Após recurso da Defensoria, TJSP decide que abordagem de guarda municipal a pessoas em situação de rua sem motivação é ilegal
Tribunal reconheceu ilegalidade e absolveu mulher que havia sido condenada por desacato
Defensora argumentou que, segundo a Constituição, guardas municipais não possuem competência para proceder à revista pessoal de cidadãos l Foto: Prefeitura de Campinas
“Não é lícita a atuação de guardas municipais quando saem em missão de abordar e revistar moradores de rua, mormente quando surpreendidos dormindo e sem qualquer sinal de que poderiam estar praticando crimes”. Esta foi a decisão da 16ª Câmara Criminal do Tribunal de Justiça do Estado (TJSP) ao acolher argumento da Defensoria Pública de SP e absolver uma mulher em situação de rua.
A mulher havia sido condenada a 10 meses e 24 dias de detenção em regime semiaberto por desacato e lesão corporal. O fato teria ocorrido contra dois agentes da Guarda Municipal de Campinas que, em dezembro de 2019, em uma ação nomeada “operação Natal”, a abordaram. Em juízo, a acusada afirmou que apenas se defendeu das agressões sofridas.

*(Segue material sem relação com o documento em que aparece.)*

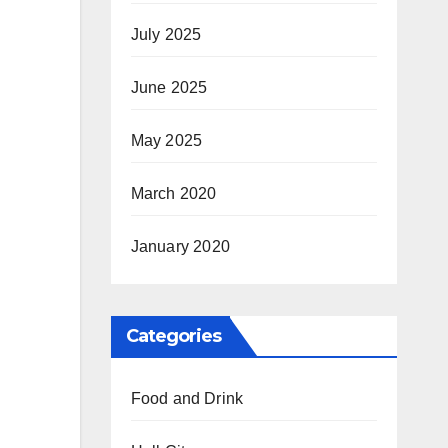
July 2025
June 2025
May 2025
March 2020
January 2020
Categories
Food and Drink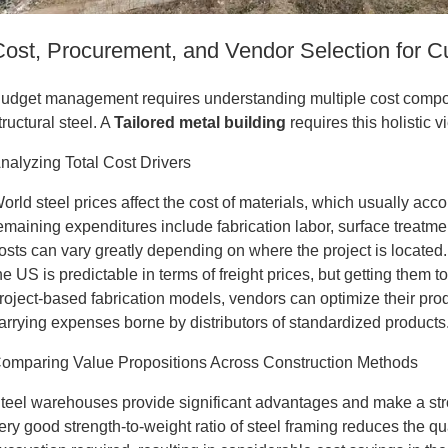
Cost, Procurement, and Vendor Selection for 
udget management requires understanding multiple cost compone
tructural steel. A
Tailored metal building
requires this holistic v
nalyzing Total Cost Drivers
orld steel prices affect the cost of materials, which usually acco
emaining expenditures include fabrication labor, surface treatme
osts can vary greatly depending on where the project is located.
he US is predictable in terms of freight prices, but getting them t
roject-based fabrication models, vendors can optimize their pr
arrying expenses borne by distributors of standardized products
omparing Value Propositions Across Construction Methods
teel warehouses provide significant advantages and make a str
ery good strength-to-weight ratio of steel framing reduces the qu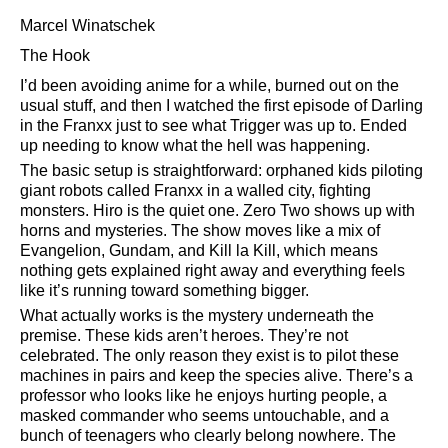
Marcel Winatschek
The Hook
I’d been avoiding anime for a while, burned out on the
usual stuff, and then I watched the first episode of Darling
in the Franxx just to see what Trigger was up to. Ended
up needing to know what the hell was happening.
The basic setup is straightforward: orphaned kids piloting
giant robots called Franxx in a walled city, fighting
monsters. Hiro is the quiet one. Zero Two shows up with
horns and mysteries. The show moves like a mix of
Evangelion, Gundam, and Kill la Kill, which means
nothing gets explained right away and everything feels
like it’s running toward something bigger.
What actually works is the mystery underneath the
premise. These kids aren’t heroes. They’re not
celebrated. The only reason they exist is to pilot these
machines in pairs and keep the species alive. There’s a
professor who looks like he enjoys hurting people, a
masked commander who seems untouchable, and a
bunch of teenagers who clearly belong nowhere. The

A defensora pública Tatiana Elisa Beraquet interpôs recurso à decisão, pugnando pela nulidade da sentença e absolvição da ré sob o argumento de que houve ilicitude da atuação da guarda municipal, tese defensiva que foi ignorada na sentença condenatória. A 16ª Câmara Criminal do TJSP acolheu o pedido e anulou a sentença, determinando que o juízo de origem proferisse outra que enfrentasse a tese da Defensoria. Porém, a nova sentença manteve a condenação, o que ensejou nova apelação à Corte estadual por parte da Defensoria, reiterando a ilicitude da ação da Guarda Municipal e pedindo a absolvição da ré por atipicidade da conduta, pois reagia em legítima defesa à abordagem ilegal.
Em seus argumentos, a defensora observou que “os guardas municipais não possuem competência para proceder à revista pessoal dos cidadãos, eis que sua atuação se restringe à preservação dos bens, serviços e instalações municipais”, de acordo com o que dispõe a Constituição Federal (artigo 144, parágrafo 8º). Apontou ainda que “a prisão foi pautada em uma simples ‘atitude suspeita’, situação que não configura flagrante delito”. Tatiana Elisa Beraquet sustentou ainda que não houve qualquer motivação legítima para a abordagem, uma vez que, conforme relato dos próprios agentes, eles não presenciaram prática de crime.
No acórdão, o relator, desembargador Otávio de Almeida Toledo, acolheu os argumentos da defesa e deu provimento ao recurso, reconheceu a ilegalidade da ação dos guardas municipais e absolvendo a acusada.
“Duas conclusões relevantes atestam a flagrante ilegalidade da atuação dos guardas civis: a primeira, que não havia fundada a razão para suspeita da prática de crime; e a segunda, que não é aceitável, até em termos de preservação da dignidade humana, que agentes estatais – que sequer eram policiais! – fossem destacados, específica e expressamente, para incomodar pessoas miseráveis em situação de rua, abordando-os e revistando-os arbitrariamente apenas para liberarem as ruas do centro para as compras de época do Natal”, manifestou o magistrado, cujo voto obteve unanimidade no colegiado.